May 1, 2025 4 Minute Read

By Jen Siebrits Kirsten Dyer Olive Dennis

House front door

Part 1: Understanding the Single Family Housing investment opportunity

Welcome to part one of our three-article series where we explore how Single Family Housing can help the housing crisis.

With the UK Living sector amongst the top choices for European investors for 2025, interest in Single Family Housing (SFH) is poised for expansion in 2025. To understand what is motivating and hindering investors and operators of UK SFH, we spoke with key players in the market to understand how their investment strategies are enabling the Government’s plans to build 1.5m homes by 2029. This series will explore recurring themes from our discussions.

The Opportunity

Early investors into UK SFH identified the size of the opportunity, with the 2021 census showing that 77.9% of dwellings in the UK are houses or bungalows – housing 19.3m people – and 18.8% of households privately rent as of 2023-24. The population of renters in the UK is forecast to increase by 18% between 2023 and 2028. However, there has been a net reduction of nearly 600,000 buy-to-let mortgages since 2016 (equating to around 10% of the private rented market), with landlords choosing to exit due shifting EPC, taxation, and Stamp Duty regulations, as well as increasing interest rates (UK Finance). Additionally, new housing supply is slowing due to rising construction costs and slowing sales, highlighting the competing pressures facing the UK housing market.

For institutional investors, SFH meets not only social and critical infrastructure investment criteria, but is inflation-linked, enabling a long-term investment stance, with a resiliency due to high occupancy levels generating regular income. Housebuilders, who historically sold directly to private individuals, were severely impacted by the increase in interest rates throughout 2023, as well as the end of Help to Buy. This acted as a catalyst for housebuilders’ eagerness to transact directly with institutional investors to supplement their contracting sales volumes.
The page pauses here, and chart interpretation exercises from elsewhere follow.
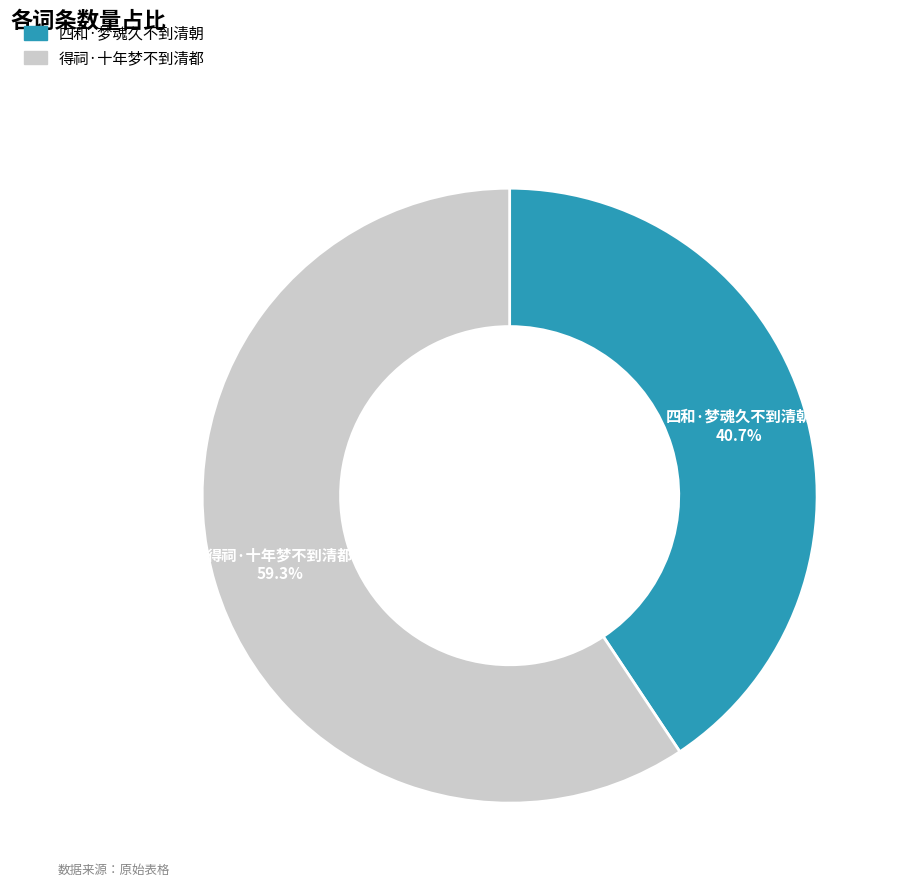

Count the number of slices in the pie.

2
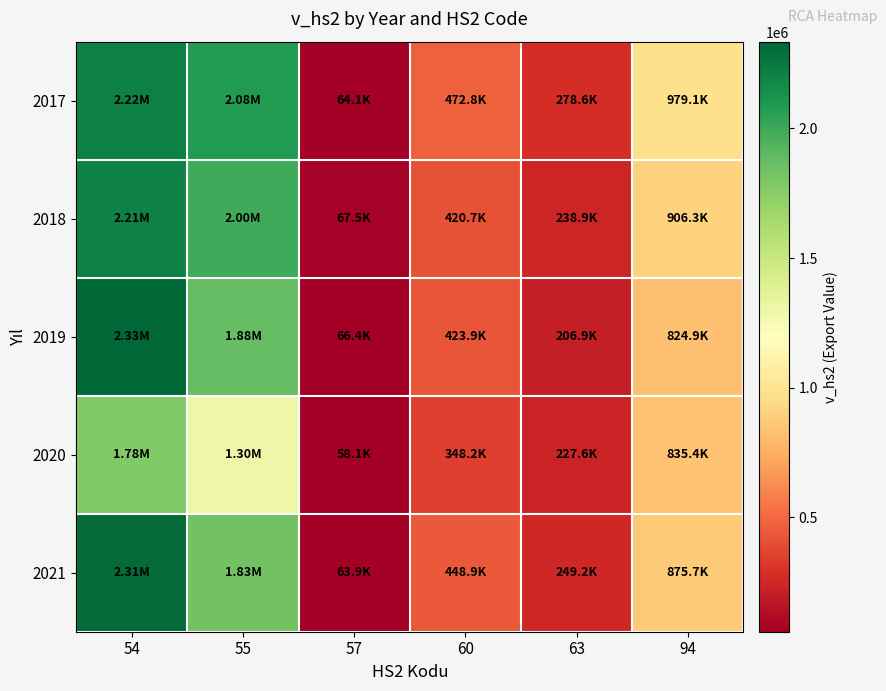

Which has a higher value, 54 or 55?

54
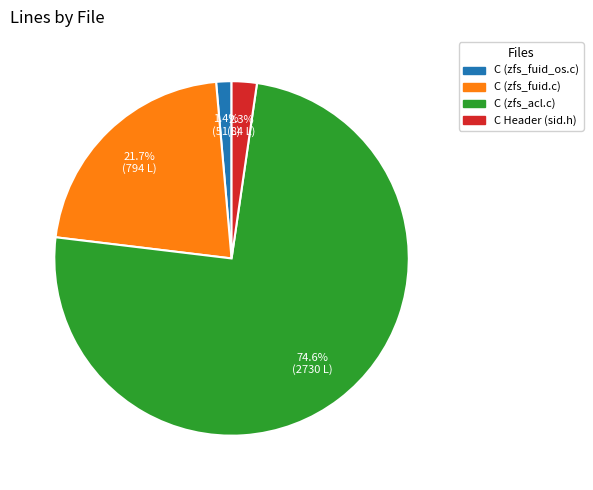

How many segments does this pie chart have?

4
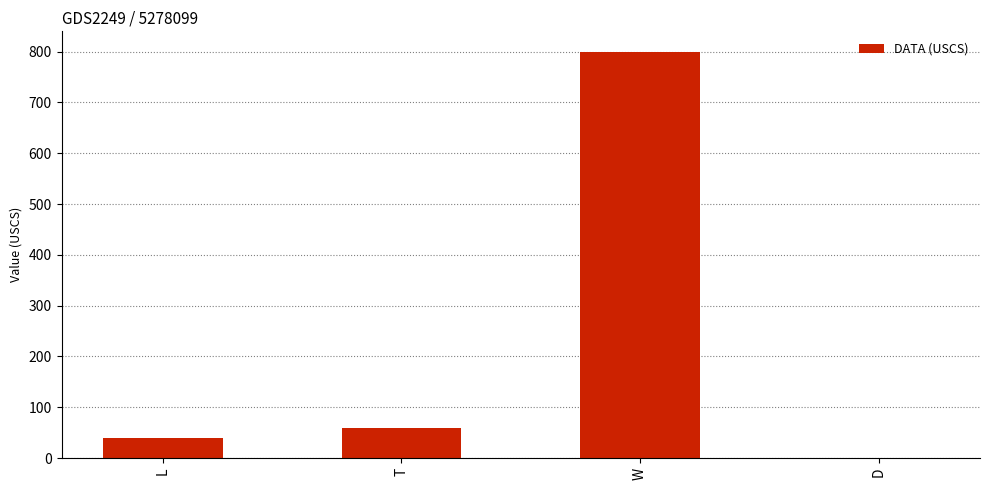

Is it true that the value at D is 0.4?

True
Investors have ‘seized the opportunity to provide housing that meets the depth of consumer demand at a price point that is affordable, aligning with risk and return requirements.’
Jonathon IvoryPackaged Living

The Challenges

For both renters across the UK and SFH investors, the largest barrier is low supply of modern housing in areas of high demand, the delivery of which is estimated to continue being muted and below target in 2025. Investors are restrained in their ability to scale their portfolios at pace by housebuilders’ lengthy delivery timelines.

Housebuilders may decide to pivot back to individual sales in order boost margins, should interest rates continue to fall, however this allocation of new supply needs to be finely balanced to continue to provide incentive to institutional investors.

SFH investors, unlike BTR investors, feel protected by the ‘fail-safe’ exit strategy of granular sales, strengthened by their portfolio deal structures often including a discount for bulk acquisition. However, if this discount diminishes, the institutional investment case will weaken.

Conclusion

Undoubtedly, the development of institutionally-owned SFH will aid the supply and demand issues that have riddled the rental market. However, the proposed relaxation of mortgage regulations may boost home ownership amongst owner-occupiers or buy-to-let landlords, as discussed in our recent article, which could result in housebuilders changing their tone regarding forward-funding deals with investors to deliver new homes. This is a key concern amongst the investors we spoke to, and a key consideration for their ability to continue to deliver high-quality, professionally operated rental housing.

The growing population of renters in the UK will need housing options to match, which institutional investors are increasingly eager to provide (also discussed in our series on Co-Living investment). Housebuilders and the Government should continue to welcome (or continue to allocate supply towards) wholesale deals with institutional investors to provide SFH, as this investor base is able to take the front-end financial risk to increase the supply of rental housing in the UK, forming a key portion of the ambitious 1.5m homes that are tapped for delivery before the next election.